Capture the knowledge: After fixing the issue, ask: “If this breaks again in six months, what would I need to know?” Write that down — not just the fix, but the diagnostic path, the error patterns, and the verification steps.
Make the knowledge actionable: Don’t stop at documentation. Encode the diagnostic workflow in a format the AI can use autonomously (an Agent Skill, a runbook, a structured checklist). The next time something breaks, the AI should be able to follow the procedure without human guidance for known issues.
Close the loop: Include instructions for the AI to update the knowledge base when it encounters new patterns. The system should get better over time, not just at the point of initial creation.
This is not about replacing human judgment. The moment where I noticed portalgp.example.net in the HOST field and questioned whether a portal cookie was valid for gateway auth — that was the breakthrough, and it required domain knowledge that no AI had. But everything before and after that insight (reading logs, searching issues, writing code, structuring the knowledge) was work the AI handled more efficiently than I would have.
Conclusion
What started as a VPN that wouldn’t connect became an exercise in three things: debugging an undocumented protocol behavior, collaborating with AI on a systems problem, and building infrastructure that learns from failures.
The fix was changing one flag (--gateway) and one target (gateway hostname instead of portal). Finding it required understanding that GlobalProtect portals and gateways have separate authentication domains — a detail that lives in no official documentation I could find, only in an OpenConnect GitLab issue thread.
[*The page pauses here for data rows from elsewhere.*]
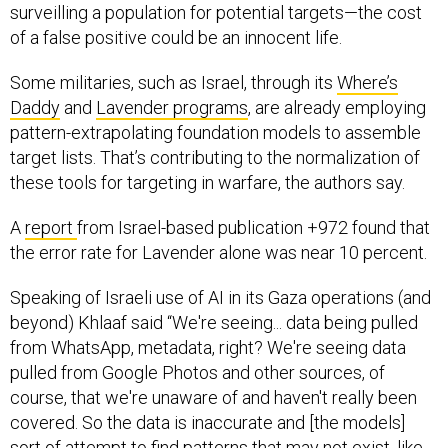
surveilling a population for potential targets—the cost
of a false positive could be an innocent life.
Some militaries, such as Israel, through its
Where’s
Daddy
and
Lavender programs
, are already employing
pattern-extrapolating foundation models to assemble
target lists. That’s contributing to the normalization of
these tools for targeting in warfare, the authors say.
A
report
from Israel-based publication +972 found that
the error rate for Lavender alone was near 10 percent.
Speaking of Israeli use of AI in its Gaza operations (and
beyond) Khlaaf said “We're seeing... data being pulled
from WhatsApp, metadata, right? We're seeing data
pulled from Google Photos and other sources, of
course, that we're unaware of and haven't really been
covered. So the data is inaccurate and [the models]
sort of attempt to find patterns that may not exist, like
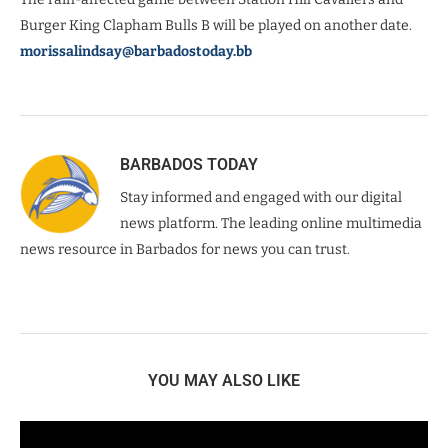
Burger King Clapham Bulls B will be played on another date.
morissalindsay@barbadostoday.bb
BARBADOS TODAY
Stay informed and engaged with our digital
news platform. The leading online multimedia
news resource in Barbados for news you can trust.
YOU MAY ALSO LIKE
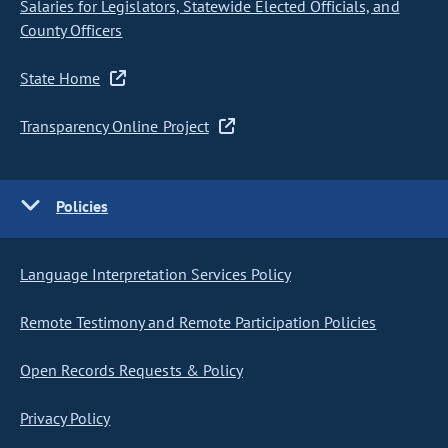
Salaries for Legislators, Statewide Elected Officials, and
County Officers
State Home
Transparency Online Project
Policies
Language Interpretation Services Policy
Remote Testimony and Remote Participation Policies
Open Records Requests & Policy
Privacy Policy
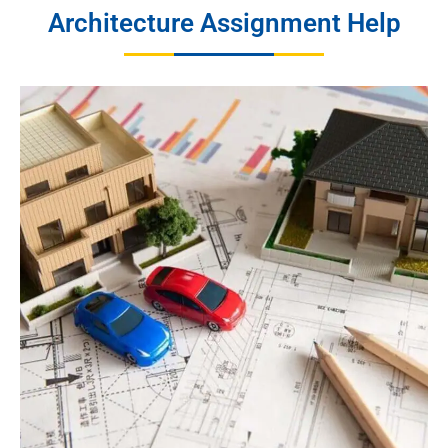
Architecture Assignment Help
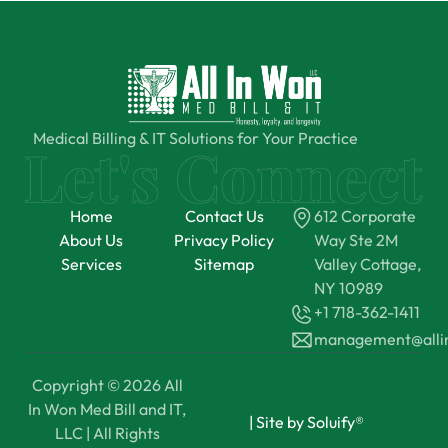
Medical Billing & IT Solutions for Your Practice
Home
Contact Us
612 Corporate
About Us
Privacy Policy
Way Ste 2M
Services
Sitemap
Valley Cottage,
NY 10989
+1 718-362-1411
management@all
Copyright © 2026 All
In Won Med Bill and IT,
|
Site by Soluify®
LLC | All Rights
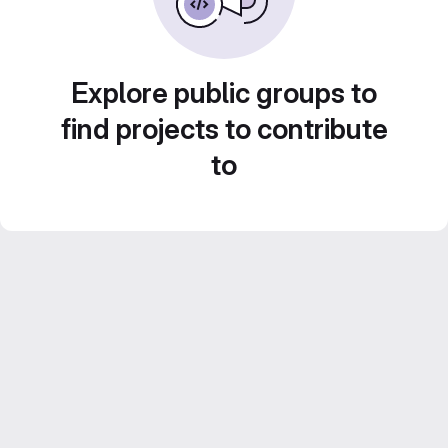
Explore public groups to
find projects to contribute
to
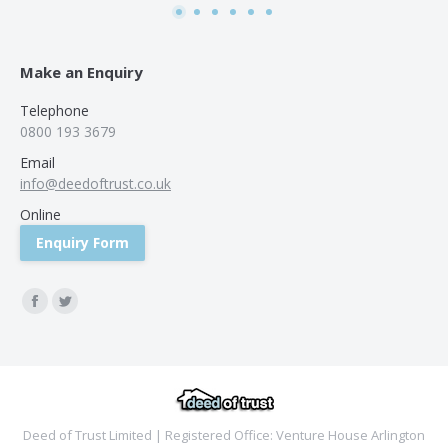
Make an Enquiry
Telephone
0800 193 3679
Email
info@deedoftrust.co.uk
Online
Enquiry Form
Find us on:
Facebook
Twitter
Deed of Trust Limited | Registered Office: Venture House Arlington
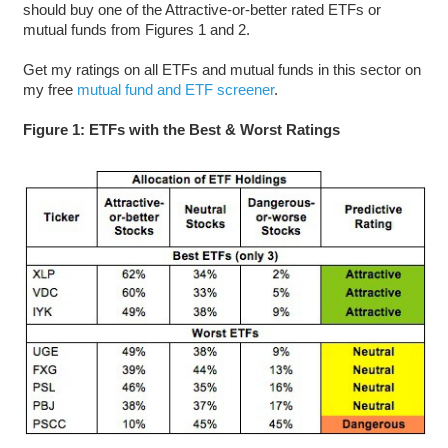
should buy one of the Attractive-or-better rated ETFs or
mutual funds from Figures 1 and 2.
Get my ratings on all ETFs and mutual funds in this sector on
my free
mutual fund and ETF screener
.
Figure 1: ETFs with the Best & Worst Ratings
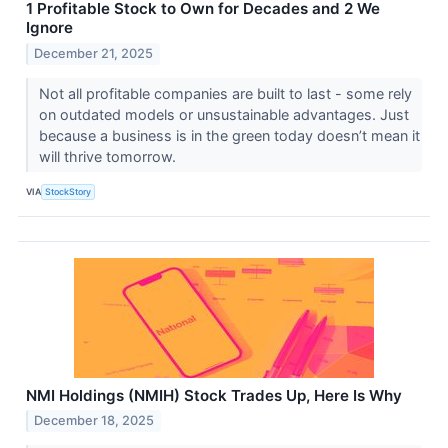
1 Profitable Stock to Own for Decades and 2 We
Ignore
December 21, 2025
Not all profitable companies are built to last - some rely
on outdated models or unsustainable advantages. Just
because a business is in the green today doesn’t mean it
will thrive tomorrow.
VIA
StockStory
NMI Holdings (NMIH) Stock Trades Up, Here Is Why
December 18, 2025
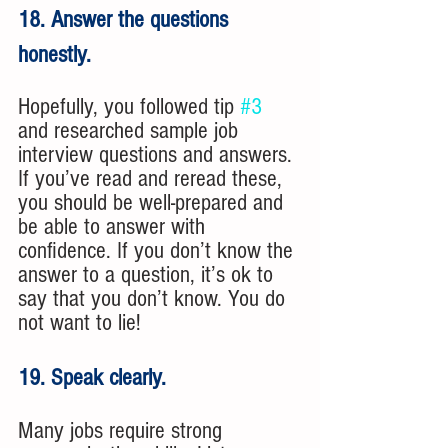
18. Answer the questions 
honestly. 
Hopefully, you followed tip 
#3
and researched sample job 
interview questions and answers. 
If you’ve read and reread these, 
you should be well-prepared and 
be able to answer with 
confidence. If you don’t know the 
answer to a question, it’s ok to 
say that you don’t know. You do 
not want to lie!
19. Speak clearly. 
Many jobs require strong 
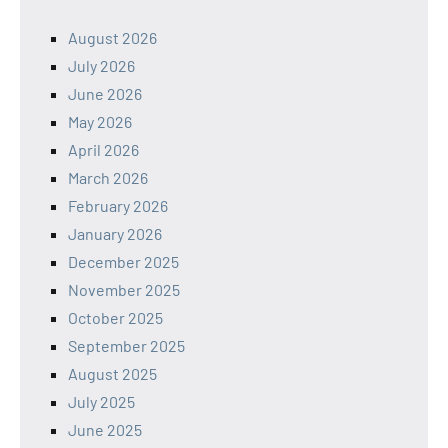
August 2026
July 2026
June 2026
May 2026
April 2026
March 2026
February 2026
January 2026
December 2025
November 2025
October 2025
September 2025
August 2025
July 2025
June 2025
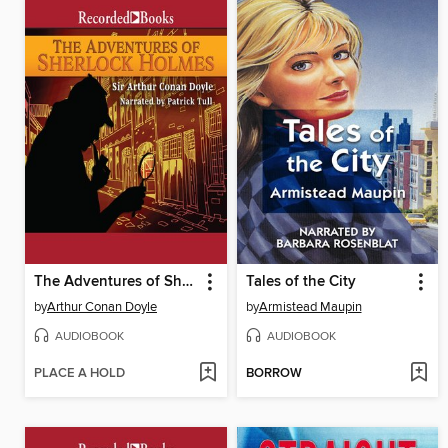
The Adventures of Sherlock Holmes
Tales of the City
by
Arthur Conan Doyle
by
Armistead Maupin
AUDIOBOOK
AUDIOBOOK
PLACE A HOLD
BORROW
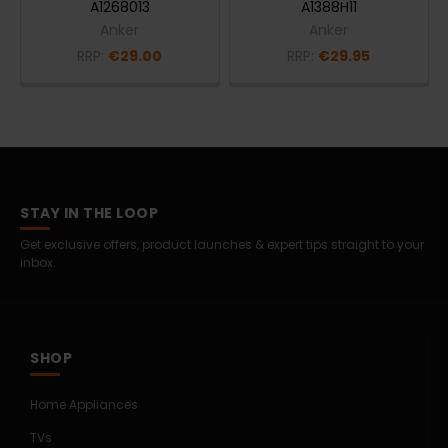
A1268013
A1388H11
Anker
Anker
RRP:
€29.00
RRP:
€29.95
STAY IN THE LOOP
Get exclusive offers, product launches & expert tips straight to your
inbox.
SHOP
Home Appliances
TVs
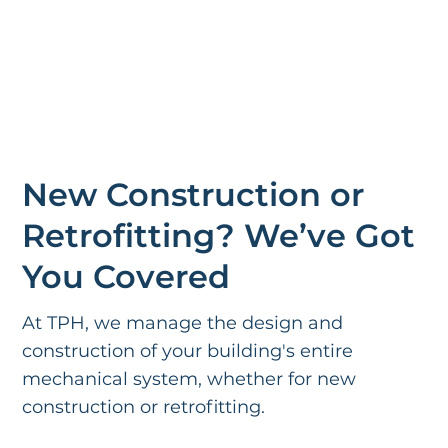
New Construction or
Retrofitting? We’ve Got
You Covered
At TPH, we manage the design and
construction of your building's entire
mechanical system, whether for new
construction or retrofitting.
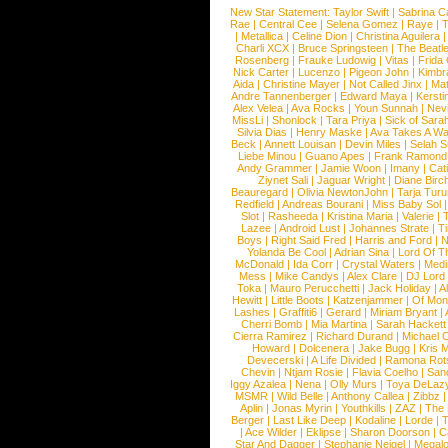
New Star Statement:
Taylor Swift
|
Sabrina C
Rae
|
Central Cee
|
Selena Gomez
|
Raye
|
T
|
Metallica
|
Celine Dion
|
Christina Aguilera
Charli XCX
|
Bruce Springsteen
|
The Beatl
Rosenberg
|
Frauke Ludowig
|
Vitas
|
Frida
Nick Carter
|
Lucenzo
|
Pigeon John
|
Kimbr
Aida
|
Christine Mayer
|
Not Called Jinx
|
Ma
Andre Tannenberger
|
Edward Maya
|
Kersti
Alex Velea
|
Ava Rocks
|
Youn Sunnah
|
Nev
MissLi
|
Shonlock
|
Tara Priya
|
Sick of Sara
Silvia Dias
|
Henry Maske
|
Ava Takes A Wa
Beck
|
Annett Louisan
|
Devin Miles
|
Selah 
Liebe Minou
|
Guano Apes
|
Frank Ramond
Andy Grammer
|
Jamie Woon
|
Imany
|
Cat
Ziynet Sali
|
Jaguar Wright
|
Diane Birc
Beauregard
|
Olivia NewtonJohn
|
Tarja Tur
Redfield
|
Andreas Bourani
|
Miss Baby Sol
Slot
|
Rasheeda
|
Kristina Maria
|
Valerie
|
Lazee
|
Android Lust
|
Johannes Strate
|
T
Boys
|
Right Said Fred
|
Harris and Ford
|
N
Yolanda Be Cool
|
Adrian Sina
|
Lord Of T
McDonald
|
Ida Corr
|
Crystal Waters
|
Medi
Mess
|
Mike Candys
|
Alex Clare
|
DJ Lord
Toka
|
Mauro Perucchetti
|
Jack Holiday
|
A
Hewitt
|
Little Boots
|
Katzenjammer
|
Of Mon
Lashes
|
Graffiti6
|
Gerard
|
Miriam Bryant
|
Cherri Bomb
|
Mia Martina
|
Sarah Hackett
Cierra Ramirez
|
Richard Durand
|
Michael C
Howard
|
Dolcenera
|
Jake Bugg
|
Kris 
Devecerski
|
A Life Divided
|
Ramona Rots
Chevin
|
Ntjam Rosie
|
Flavia Coelho
|
San
Iggy Azalea
|
Nena
|
Olly Murs
|
Toya DeLaz
MSMR
|
Wild Belle
|
Anthony Callea
|
Zibbz
Aplin
|
Jonas Myrin
|
Youthkills
|
ZAZ
|
The 
Berger
|
Last Like Deep
|
Kodaline
|
Lorde
|
|
Ace Wilder
|
Eklipse
|
Sharon Doorson
|
C
Star And Dagger
|
Stephanie Neigel
|
Megal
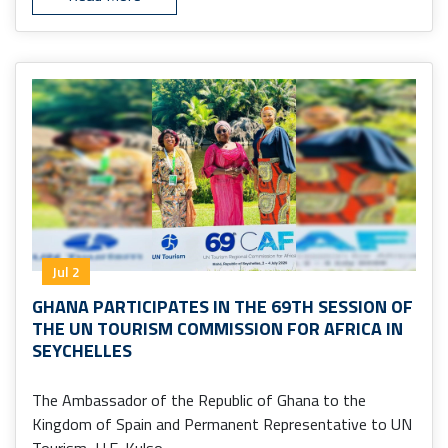
Jul 2
GHANA PARTICIPATES IN THE 69TH SESSION OF
THE UN TOURISM COMMISSION FOR AFRICA IN
SEYCHELLES
The Ambassador of the Republic of Ghana to the
Kingdom of Spain and Permanent Representative to UN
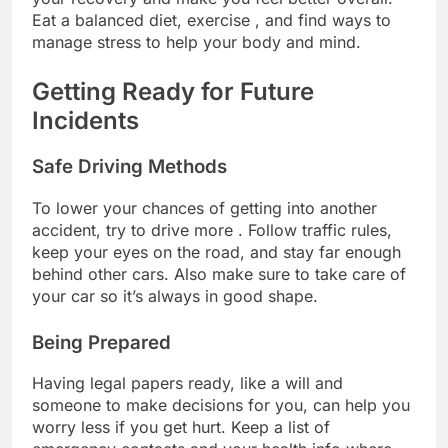
Eat a balanced diet, exercise , and find ways to
manage stress to help your body and mind.
Getting Ready for Future
Incidents
Safe Driving Methods
To lower your chances of getting into another
accident, try to drive more . Follow traffic rules,
keep your eyes on the road, and stay far enough
behind other cars. Also make sure to take care of
your car so it’s always in good shape.
Being Prepared
Having legal papers ready, like a will and
someone to make decisions for you, can help you
worry less if you get hurt. Keep a list of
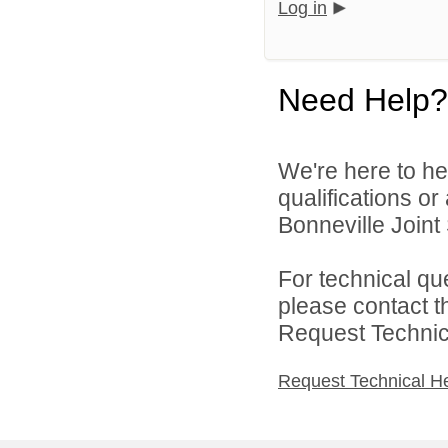
Log in
Need Help?
We're here to he
qualifications o
Bonneville Joint 
For technical qu
please contact t
Request Technica
Request Technical H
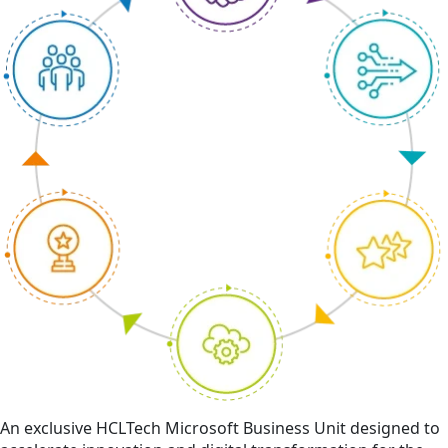
An exclusive HCLTech Microsoft Business Unit designed to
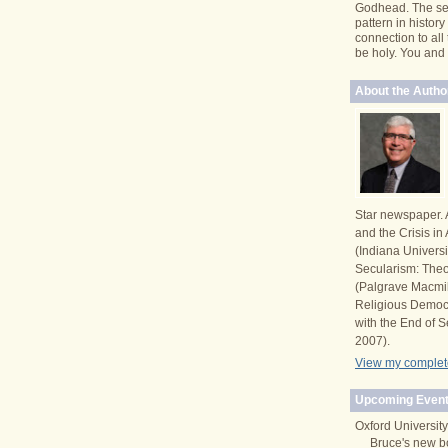
Godhead. The se
pattern in histor
connection to all
be holy. You and I 
About the Autho
Star newspaper. 
and the Crisis i
(Indiana Univers
Secularism: Theor
(Palgrave Macmi
Religious Democ
with the End of S
2007).
View my complete
Upcoming Event
Oxford University
Bruce's new b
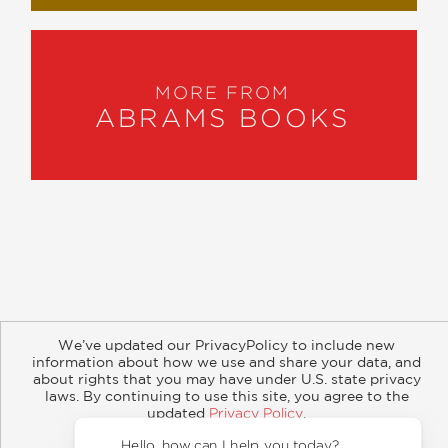
MORE FROM
ABRAMS BOOKS
About
Contact
Careers
Catalogs
Customer FAQ
We’ve updated our PrivacyPolicy to include new
Subscribe
Retailer Information
Subsidiary Rights
information about how we use and share your data, and
Copyright and Terms
Privacy Policy
about rights that you may have under U.S. state privacy
laws. By continuing to use this site, you agree to the
updated
Privacy Policy
.
© 2026 ABRAMS
Accept?
Hello,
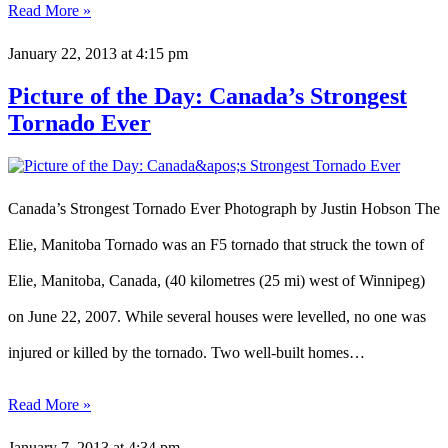
Read More »
January 22, 2013
at 4:15 pm
Picture of the Day: Canada’s Strongest
Tornado Ever
Canada’s Strongest Tornado Ever Photograph by Justin Hobson The
Elie, Manitoba Tornado was an F5 tornado that struck the town of
Elie, Manitoba, Canada, (40 kilometres (25 mi) west of Winnipeg)
on June 22, 2007. While several houses were levelled, no one was
injured or killed by the tornado. Two well-built homes…
Read More »
January 7, 2013
at 4:34 pm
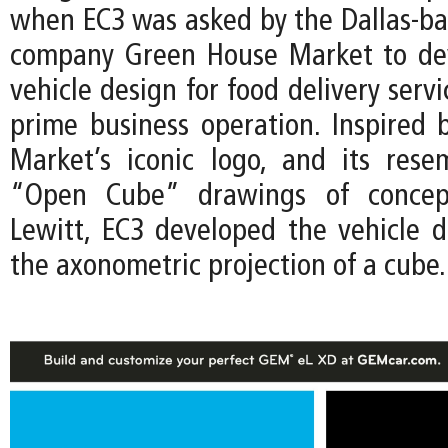
when EC3 was asked by the Dallas-ba
company Green House Market to de
vehicle design for food delivery servi
prime business operation. Inspired
Market’s iconic logo, and its res
“Open Cube” drawings of concept
Lewitt, EC3 developed the vehicle 
the axonometric projection of a cube.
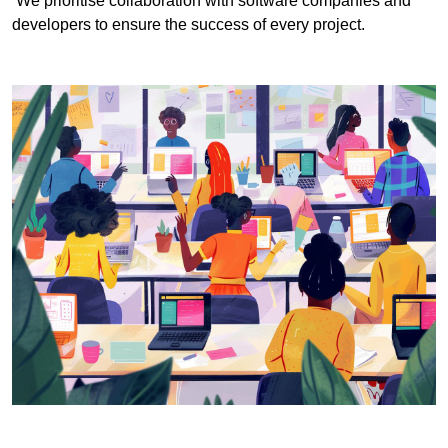
We prioritise collaboration with software companies and
developers to ensure the success of every project.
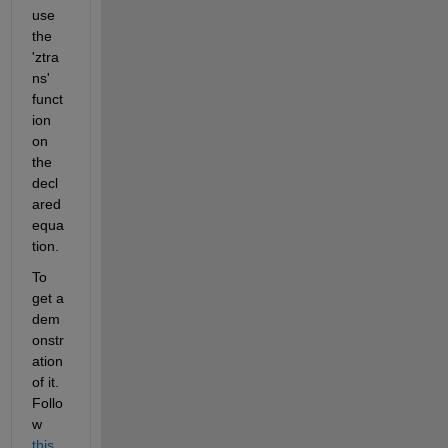
use 
the 
'ztra
ns' 
funct
ion 
on 
the 
decl
ared 
equa
tion.
To 
get a 
dem
onstr
ation 
of it. 
Follo
w 
this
But the lasting value isn’t the fix. It’s the diagnostic skill that now encodes everything this investigation taught me. The next VPN failure won’t require re-discovery. The AI will load the skill, follow the workflow, match the error against known patterns, and either fix it or investigate methodically. And if it finds something new, it will update the skill for next time.
The gap between “something broke” and “we know how to fix it” is where institutional knowledge lives. Making that knowledge executable — not just documented, but something an AI agent can follow autonomously — is how you stop solving the same problems twice.